Be prepared for a little culture shock starting in Melide when you join the masses of Frances pilgrims

I hope you enjoy your walk as much as I and other contributors have. Try not to let out the secret.

Jamie
 
#14
Don't get to caught up in the debate of taking the high road (Hospital) versus the valley route (Pola D'allende)
The somewhat gentle, 8 km ascent back up the mountain after Pola D'allende is through a quiet forest and is very beautiful.
Totally agree! Though there are lots of ways in which you can obsess about the differences between the two alternatives, https://www.caminodesantiago.me/community/threads/hospitales-or-pola-de-allande.28334/ both are beautiful and both take you to the highest point, Puerto de Palo, where you will have those 360 degree views. The difference is that in Hospitales you get to walk along the ridge for a while. The ascent from Pola is generally gentle, till the end where it gets steep, and the total ascent from Pola to the pass is actually 200’ more ascent than the gentle ascent you do from after Borres up to the pass. That’s because from Borres to Pola there are 200 m of descent.
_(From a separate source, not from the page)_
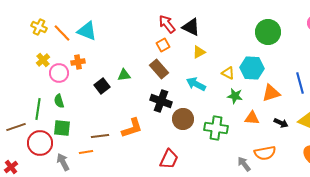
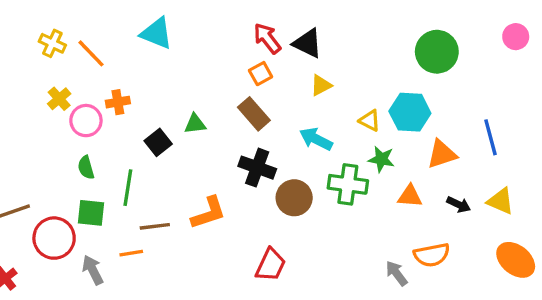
cyan triangle: (87, 31) -> (156, 33), moved
green line: (38, 109) -> (128, 188), moved
green cross: (216, 128) -> (348, 184), moved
The perfect answer is to do one route one year and one another, but for those for whom that’s not practical, I’d agree with Jamie to say that both are very nice and you should make your choice based on your stages and your companions. The Hospitales route used to be very poorly marked, and pilgrims were warned away. Now, even in bad weather, I don’t think there is any danger, but I wouldn’t go alone in very bad fog. The markers are so close together now that with two of you it would be easy for one to stay at the marker and the other to go to the next one and then talk you to it. My impression is that on the ridge there is no spot where markers are out of voice range of each other, but I could be wrong.